TV Niue
- Country: Niue
- Broadcast area: New Zealand
- Headquarters: Alofi, Niue

Programming
- Picture format: 1080i (HDTV)

Ownership
- Owner: Broadcasting Corporation of Niue

History
- Launched: October 1988; 37 years ago

Links
- Website: https://www.tvniue.com

= TV Niue =

Niuean television channel

TV Niue is a Niuean television channel owned by the Broadcasting Corporation of Niue. The station was created in 1988 following BCN's takeover of the one-channel Bliss Cablevision cable network that existed for two years and was, in its early years, one of the world's smallest television stations in terms of number of staff. TV Niue is available free-to-air on an otherwise mostly-encrypted terrestrial television service.

==History==
In 1971, as profiled in Pacific Islands Monthly, Niue had only one television set, and the owner could receive signals coming from Hawaii and American Samoa.

The first attempt at bringing a television service to Niue emerged in 1986, when John Bliss from the U.S. state of Nevada obtained permission from the government to install a cable network fed to each village from a terrestrial antenna located in the capital, Alofi. The subscription service charged an installation fee of NZ$50 for the decoder and NZ$5 for a monthly subscription. Content was relayed from satellite, with relays from the Armed Forces Radio and Television Service relayed off Intelsat as well as pre-taped black-and-white U.S. movies from The Nostalgia Channel. The system used NTSC for recording and PAL for transmission. The service was provided by Bliss Cablevision, which over the course of three years had extended its coverage across the island. The new service broadcast on channel 6.

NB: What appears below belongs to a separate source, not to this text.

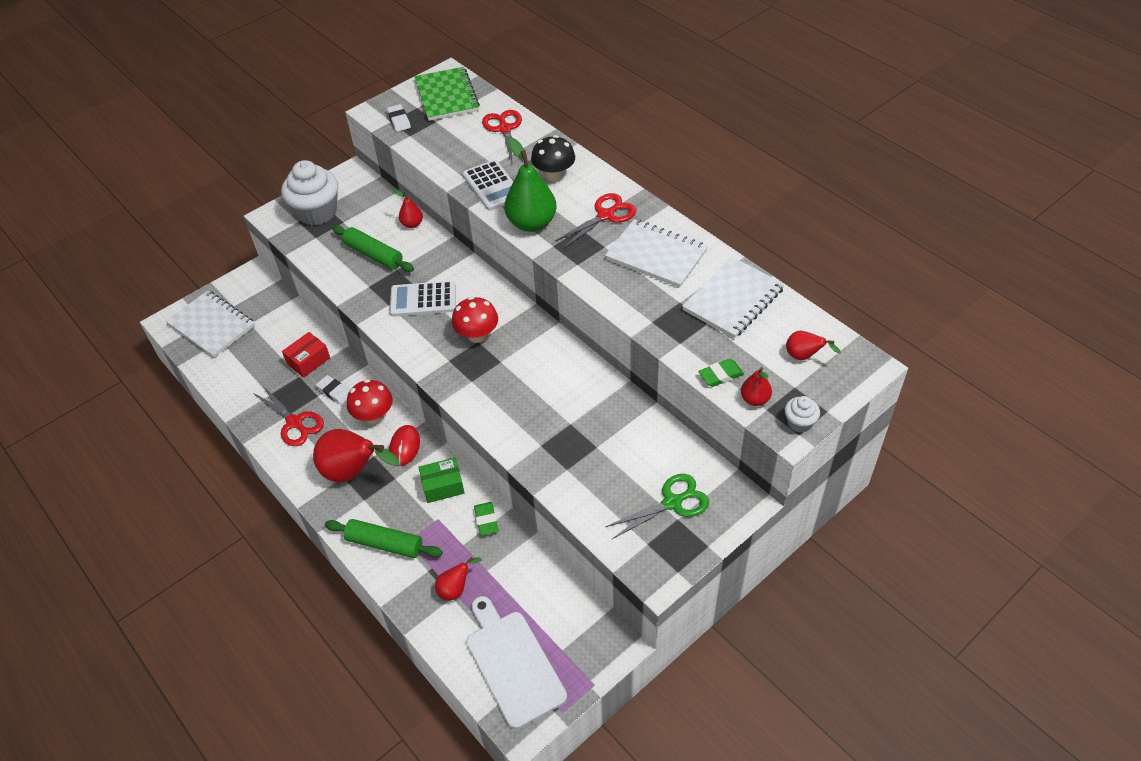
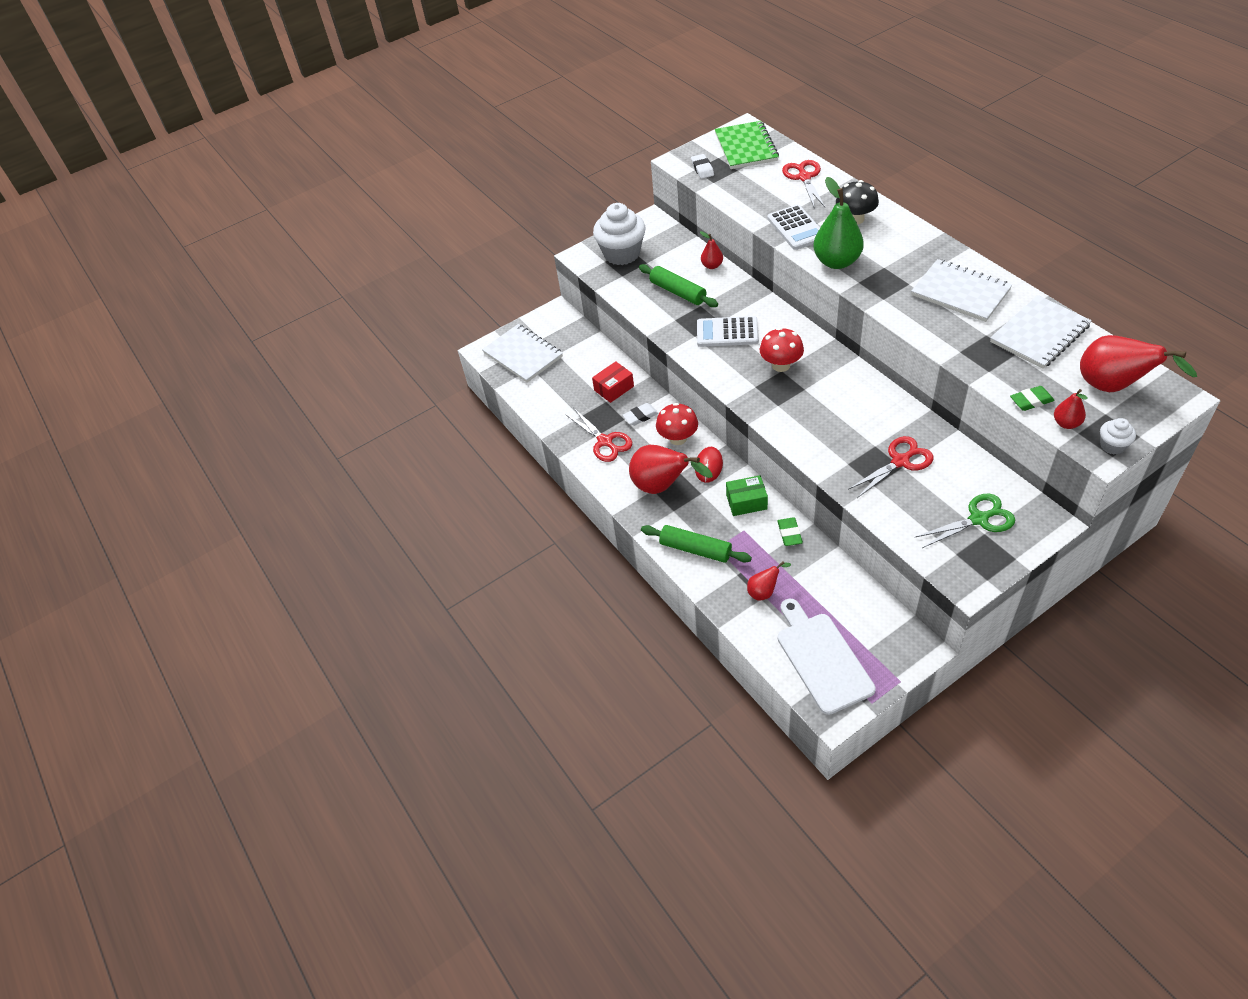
camera: 10 degrees right, 0 degrees up
white eraser [316,375,350,405] -> white eraser turned 75 degrees counterclockwise [622,403,658,426]
red scissors [555,193,636,249] -> red scissors moved to [849,436,933,498]
red pear [786,331,841,360] -> red pear [1080,335,1197,392], size x1.97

When the underground cable near Lakepa was near completion, the company was discontinued and its assets were taken over by the government, who with assistance from TVNZ (Television New Zealand), replaced it with a terrestrial service. The service was owned by the newly created BCN. Broadcasts started in October 1988. By October 1989, TV Niue only had four programming staff and one employee. TVNZ's technicians had left the channel in its early weeks, while others were sent to New Zealand or Fiji for technical training. The station had two news bulletins in English, but had plans to introduce programs in Niuean later. The service in Niue was viewed by TVNZ as a prototype for other services in the region, at a time when its service to the Pacific was in its initial stages.

In the early 2000s, Shona Pitt, current owner of Cook Islands Television, was the owner of the station.

Presently BCN is responsible for a digital multiplex network of several relayed channels alongside the local service. Three new channels from Discovery Communications (the present Warner Bros. Discovery) were added in October 2019.

==Programming==
In its early years, TV Niue received its programming from TVNZ's Pacific Service, who supplied the station with videotapes on a weekly basis. One Network News and sporting events were rebroadcast by satellite.

The channel produces news bulletins in both English and Niuean languages.